• **PETIKAN TEKS**:
----------
Kesehatannya yang tak lagi prima, membuat Suwidja kini tak seaktif dulu. Jangankan untuk menulis lontar seperti dulu, untuk menggerakkan tangan saja Suwidja kesulitan. Sejak hampir setahun belakangan, tokoh sastra yang punya jasa besar dalam pelestarian bahasa Bali Kuno ini harus menghabiskan hari-harinya di atas tempat tidurnya. Kamar sederhana di rumah putranya di Kota Singaraja, dipilih kelahiran 20 November 1939 ini sebagai tempat menghabiskan masa tua. Kacamata tebal dan rambut gondrongnya yang sudah memutih, masih menyisakan gambaran sosok sastrawan dalam diri kakek 7 cucu itu.
Siapa Suwidja? Mungkin anak muda Bali sekarang sudah tak lagi mengenal sosok Suwidja. Tapi di kalangan pecinta sastra, namanya seakan sudah ada di angkasa. Tak tanggung, ia biasa disebut sebagai kamusnya sastra Bali Kuno. Itu karena pengetahuannya yang luar biasa mengenai seluk beluk sastra Bali.
----------
• **CATATAN TERSEDIA**:
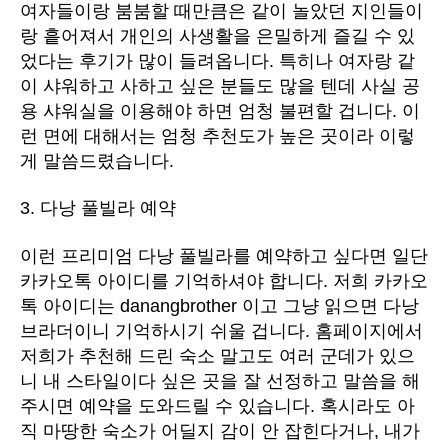
여자들이랑 붐붐할 때만큼은 같이 놀았던 지인들이
랑 흩어져서 개인의 사생활을 은밀하게 즐길 수 있
었다는 후기가 많이 들려옵니다. 특히나 여자랑 같
이 샤워하고 사하고 싶은 분들도 많을 텐데 사실 공
용 샤워실을 이용해야 하면 엄청 불편할 겁니다. 이
런 면에 대해서는 엄청 추천도가 높은 곳이라 이렇
게 말씀드렸습니다.
3. 다낭 풀빌라 예약
이런 프리미엄 다낭 풀빌라를 예약하고 싶다면 일단
카카오톡 아이디를 기억하셔야 합니다. 저희 카카오
톡 아이디는 danangbrother 이고 그냥 읽으면 다낭
브라더이니 기억하시기 쉬울 겁니다. 홈페이지에서
저희가 추천해 드린 숙소 말고도 여러 군데가 있으
니 내 스타일이다 싶은 곳을 잘 선정하고 말씀을 해
주시면 예약을 도와드릴 수 있습니다. 혹시라도 아
직 마땅한 숙소가 어딜지 감이 안 잡힌다거나, 내가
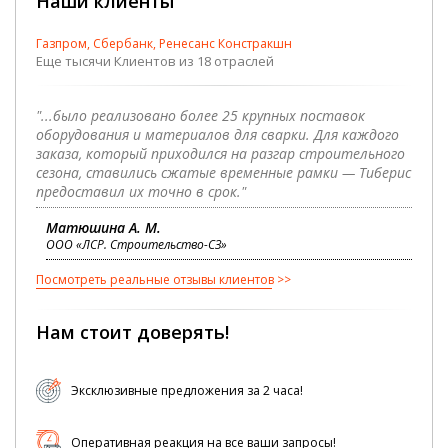
Наши клиенты
Газпром, Сбербанк, Ренесанс Констракшн
Еще тысячи Клиентов из 18 отраслей
"...было реализовано более 25 крупных поставок
оборудования и материалов для сварки. Для каждого
заказа, который приходился на разгар строительного
сезона, ставились сжатые временные рамки — Тиберис
предоставил их точно в срок."
Матюшина А. М.
ООО «ЛСР. Строительство-СЗ»
Посмотреть реальные отзывы клиентов
Нам стоит доверять!
Эксклюзивные предложения за 2 часа!
Оперативная реакция на все ваши запросы!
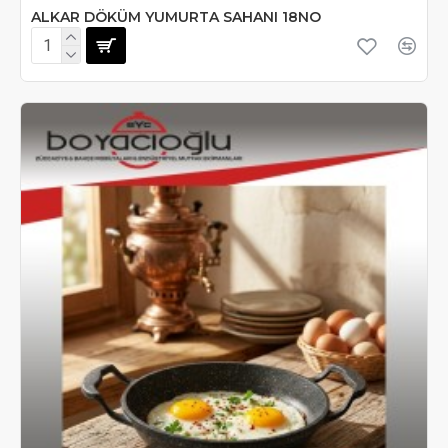
ALKAR DÖKÜM YUMURTA SAHANI 18NO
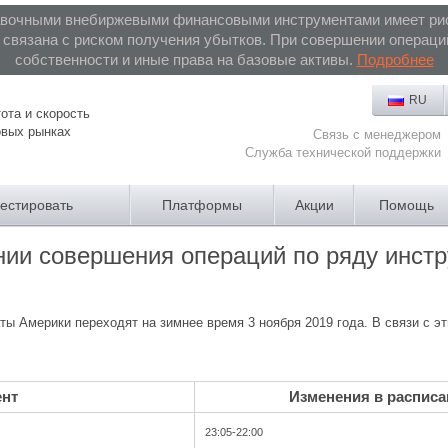
авочными внебиржевыми финансовыми инструментами имеет рис
связана с риском получения убытков. При совершении операций
собственности и иные права на базовые активы.
Подробнее
RU
ота и скорость
овых рынках
Связь с менеджером
Служба технической поддержки
вестировать
Платформы
Акции
Помощь
нии совершения операций по ряду инст
ы Америки переходят на зимнее время 3 ноября 2019 года. В связи с э
ент
Изменения в расписан
23:05-22:00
----------
• **SOAL DIKERJAKAN**:
1 – Menurut petikan teks, kapan Suwidja lahir?
2 – Ringkaslah petikan teks dalam dua kalimat.
3 – Tolong salin bagian petikan teks dari "Kesehatannya yang tak" sampai "beluk sastra Bali." tanpa mengubah apa pun.

• **JAWABAN DIBERIKAN**:
1 – 20 November 1939.

2 – Suwidja, tokoh sastra yang berjasa besar dalam pelestarian bahasa Bali Kuno, kini menghabiskan hari-harinya di atas tempat tidur di rumah putranya di Kota Singaraja karena kesehatannya tak lagi prima. Meski mungkin tak lagi dikenal anak muda Bali, di kalangan pecinta sastra ia biasa disebut kamusnya sastra Bali Kuno karena pengetahuannya yang luar biasa tentang seluk beluk sastra Bali.

3 –
Kesehatannya yang tak lagi prima, membuat Suwidja kini tak seaktif dulu. Jangankan untuk menulis lontar seperti dulu, untuk menggerakkan tangan saja Suwidja kesulitan. Sejak hampir setahun belakangan, tokoh sastra yang punya jasa besar dalam pelestarian bahasa Bali Kuno ini harus menghabiskan hari-harinya di atas tempat tidurnya. Kamar sederhana di rumah putranya di Kota Singaraja, dipilih kelahiran 20 November 1939 ini sebagai tempat menghabiskan masa tua. Kacamata tebal dan rambut gondrongnya yang sudah memutih, masih menyisakan gambaran sosok sastrawan dalam diri kakek 7 cucu itu.
Siapa Suwidja? Mungkin anak muda Bali sekarang sudah tak lagi mengenal sosok Suwidja. Tapi di kalangan pecinta sastra, namanya seakan sudah ada di angkasa. Tak tanggung, ia biasa disebut sebagai kamusnya sastra Bali Kuno. Itu karena pengetahuannya yang luar biasa mengenai seluk beluk sastra Bali.